There exists some $n > N$ we have $${a_n}^{{1\over n}}=L > 1\Rightarrow a_n > 1^n=1$$ which means $$\lim_{n\to\infty}a_n > 1\neq0$$ By $n^{\text{th}}$ test, it diverges.
Lastly, when $L=1$ it is inconclusive. Such as
2. Compute $$\lim_{n\to\infty} |a_n|^{1/n}$$ for the series $\sum 1/n^2$.
Solution: $$\lim_{n\to\infty} ({1\over n^2})^{1/n}=1$$ But it converges by $p$-series test.
3. Compute $$\lim_{n\to\infty} |a_n|^{1/n}$$ for the series $\sum 1/n$.

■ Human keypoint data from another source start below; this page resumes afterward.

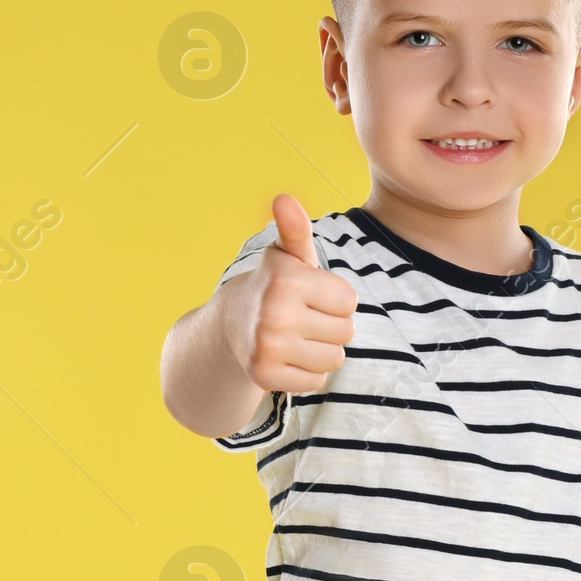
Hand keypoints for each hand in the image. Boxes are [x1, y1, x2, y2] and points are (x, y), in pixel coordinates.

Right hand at [230, 193, 358, 393]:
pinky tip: (289, 357)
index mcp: (287, 280)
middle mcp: (276, 313)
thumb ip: (295, 229)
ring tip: (298, 337)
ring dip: (322, 350)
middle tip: (304, 318)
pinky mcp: (265, 376)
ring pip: (334, 359)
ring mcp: (269, 347)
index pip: (349, 301)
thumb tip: (283, 199)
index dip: (335, 299)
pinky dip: (307, 373)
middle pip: (345, 332)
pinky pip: (316, 381)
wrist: (231, 324)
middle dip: (331, 325)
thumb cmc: (274, 286)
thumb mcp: (288, 256)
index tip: (312, 295)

Solution: $$\lim_{n\to\infty} ({1\over n})^{1/n}=1$$ By $p$-series test, it converges.
Additional Exercises
Determine whether the series converge or diverge.

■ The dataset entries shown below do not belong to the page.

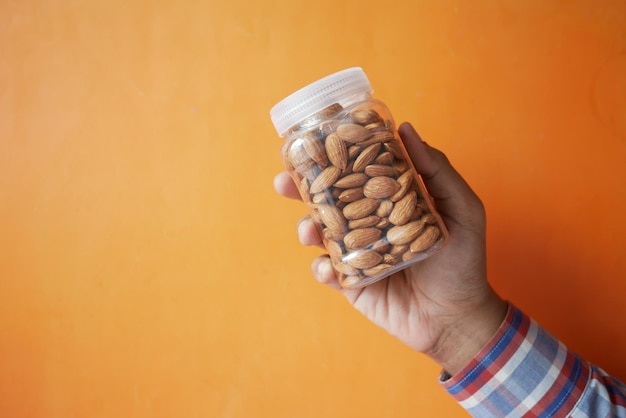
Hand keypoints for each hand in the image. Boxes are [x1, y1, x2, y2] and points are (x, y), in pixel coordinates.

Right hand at [274, 122, 506, 374]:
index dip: (334, 157)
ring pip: (320, 234)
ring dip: (306, 228)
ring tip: (309, 230)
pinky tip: (329, 268)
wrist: (458, 318)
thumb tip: (406, 129)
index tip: (313, 139)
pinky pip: (327, 272)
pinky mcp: (351, 283)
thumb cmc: (464, 261)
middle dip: (301, 189)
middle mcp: (368, 223)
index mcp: (389, 201)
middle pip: (328, 200)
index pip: (357, 172)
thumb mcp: (461, 209)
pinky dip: (321, 269)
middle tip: (283, 181)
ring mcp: (357, 253)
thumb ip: (438, 170)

1. $$\sum_{n=6}^{\infty}{15^n \over 3^{3n+3}\cdot(3n+4)}$$ Solution: $$\lim_{n\to\infty}a_{n+1}/a_n=\lim_{n\to\infty}{15^{n+1}\over 3^{3n+6}\cdot(3n+7)}\cdot{3^{3n+3}\cdot(3n+4)\over 15^n}$$ $$=\lim_{n\to\infty}{15\cdot(3n+4)\over 27\cdot(3n+7)}={5\over9} < 1$$ By ratio test, it converges.

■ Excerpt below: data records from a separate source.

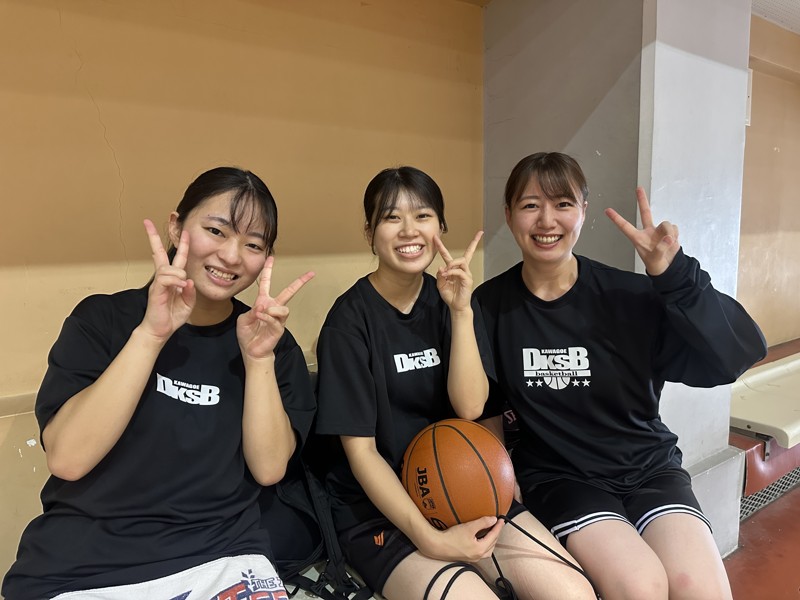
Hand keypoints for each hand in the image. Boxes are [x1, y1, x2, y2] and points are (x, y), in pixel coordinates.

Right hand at [141, 219, 195, 341]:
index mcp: (173, 279)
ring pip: (167, 267)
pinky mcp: (156, 291)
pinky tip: (180, 287)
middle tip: (147, 222)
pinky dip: (175, 281)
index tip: (185, 231)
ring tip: (182, 285)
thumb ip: (190, 291)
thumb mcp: (188, 303)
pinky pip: (165, 278)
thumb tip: (188, 280)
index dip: (182, 245)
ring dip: (178, 273)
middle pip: (159, 253)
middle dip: (153, 237)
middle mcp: (164, 278)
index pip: (177, 258)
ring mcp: (159, 283)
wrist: (160, 330)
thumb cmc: (172, 316)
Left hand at [237, 256, 313, 360]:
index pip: (266, 283)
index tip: (271, 258)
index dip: (268, 270)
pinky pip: (276, 320)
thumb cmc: (247, 335)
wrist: (252, 351)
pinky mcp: (279, 329)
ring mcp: (278, 319)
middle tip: (310, 273)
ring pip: (283, 308)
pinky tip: (260, 318)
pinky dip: (266, 318)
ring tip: (261, 314)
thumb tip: (262, 308)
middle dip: (300, 282)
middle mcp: (273, 308)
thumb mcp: (243, 319)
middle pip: (289, 292)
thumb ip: (251, 311)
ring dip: (271, 310)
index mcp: (263, 302)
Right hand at [424, 516, 503, 562]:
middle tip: (497, 524)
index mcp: (480, 549)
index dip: (498, 527)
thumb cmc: (452, 537)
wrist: (437, 546)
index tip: (501, 519)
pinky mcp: (466, 557)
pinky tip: (479, 539)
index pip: (494, 536)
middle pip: (492, 544)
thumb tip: (493, 519)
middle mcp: (478, 556)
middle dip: (496, 534)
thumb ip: (482, 523)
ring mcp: (472, 558)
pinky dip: (484, 544)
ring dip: (490, 541)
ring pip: (487, 550)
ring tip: (490, 531)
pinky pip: (480, 551)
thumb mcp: (469, 527)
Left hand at [434, 231, 482, 312]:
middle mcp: (461, 269)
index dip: (441, 246)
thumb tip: (441, 267)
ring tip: (446, 271)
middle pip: (468, 253)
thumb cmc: (450, 296)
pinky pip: (460, 271)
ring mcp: (466, 274)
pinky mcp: (468, 279)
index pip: (448, 255)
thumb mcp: (440, 284)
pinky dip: (452, 272)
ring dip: (452, 264)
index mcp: (453, 269)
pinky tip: (447, 275)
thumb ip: (440, 275)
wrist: (456, 306)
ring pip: (461, 261)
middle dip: (474, 243)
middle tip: (476, 235)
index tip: (435, 237)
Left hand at [605, 187, 679, 275]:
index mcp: (638, 238)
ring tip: (668, 243)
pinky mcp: (670, 231)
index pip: (625, 226)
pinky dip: (675, 235)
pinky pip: (674, 228)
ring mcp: (659, 230)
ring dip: (669, 233)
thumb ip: (661, 248)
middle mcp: (648, 231)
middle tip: (638, 188)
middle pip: (645, 212)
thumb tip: (668, 237)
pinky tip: (672, 242)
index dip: (616, 219)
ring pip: (666, 224)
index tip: (607, 210)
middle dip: (642, 200)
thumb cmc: (656, 263)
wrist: (668, 266)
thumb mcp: (655, 258)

2. $$\sum_{k=8}^{\infty}{(k+2)\cdot k!\over 4^k}$$ Solution:
$$\lim_{k\to\infty}a_{n+1}/a_n=\lim_{k\to\infty}{(k+3)\cdot(k+1)!\over4^{k+1}}\cdot{4^{k}\over(k+2)\cdot k!}=\lim_{k\to\infty}{(k+3)(k+1)\over4(k+2)}\to\infty$$ By ratio test, it diverges.
3. $$\sum_{n=1}^{\infty}{10^n\cdot n!\over(9n)^n}$$ Solution: $$\lim_{n\to\infty}a_{n+1}/a_n=\lim_{n\to\infty}{10^{n+1}\cdot(n+1)!\over9^{n+1}\cdot(n+1)^{n+1}}\cdot{9^n\cdot n^n\over10^n\cdot n!}$$ $$=\lim_{n\to\infty}{10(n+1)\cdot n^n\over9(n+1)^{n+1}}={10\over9}\cdot({n\over n+1})^n={10\over9}\cdot{1\over e} < 1$$ By ratio test, it converges.
4. $$\sum_{k=3}^{\infty}{3\over7k^{1.88}}$$ Solution: $$\sum_{k=3}^{\infty}{3\over7k^{1.88}}=\sum_{k=3}^{\infty}{3\over7}\cdot{1\over k^{1.88}}$$ By $p$-series test, it converges.
5. $$\sum_{i=6}^{\infty}{i-2\over i^5+3i}$$ Solution: $${i-2\over i^5+3i} < {i\over i^5+3i} < {i\over i^5}={1\over i^4}$$ By $p$-series test and comparison test, it converges.
6. $$\sum_{m=2}^{\infty}({7m+5 \over 6m+5})^m$$ Solution: $$\lim_{m\to\infty}{a_m}^{{1\over m}}=\lim_{m\to\infty}{7m+5\over 6m+5}={7\over6} > 1$$ By root test, it diverges.
7. $$\int_{2}^{\infty}{4\over (4x+1)^2}dx={1\over9}$$ What is the interval of $$\sum_{k=2}^{\infty}{4\over(4k+1)^2}$$ Solution:
Since $$\int_{m}^{\infty}f(x)dx \leq \sum_{n=m}^{\infty}a_n \leq a_m+\int_{m}^{\infty}f(x)dx$$ That is $$\int_{2}^{\infty}{4\over(4x+1)^2}dx\leq\sum_{k=2}^{\infty}{4\over(4k+1)^2}\leq a_2+\int_{2}^{\infty}{4\over(4x+1)^2}dx$$ $$\Rightarrow {1\over9}\leq s_k\leq{4\over81}+{1\over9}={13\over81}$$ Thus the interval is $[{1\over9},\ {13\over81}]$.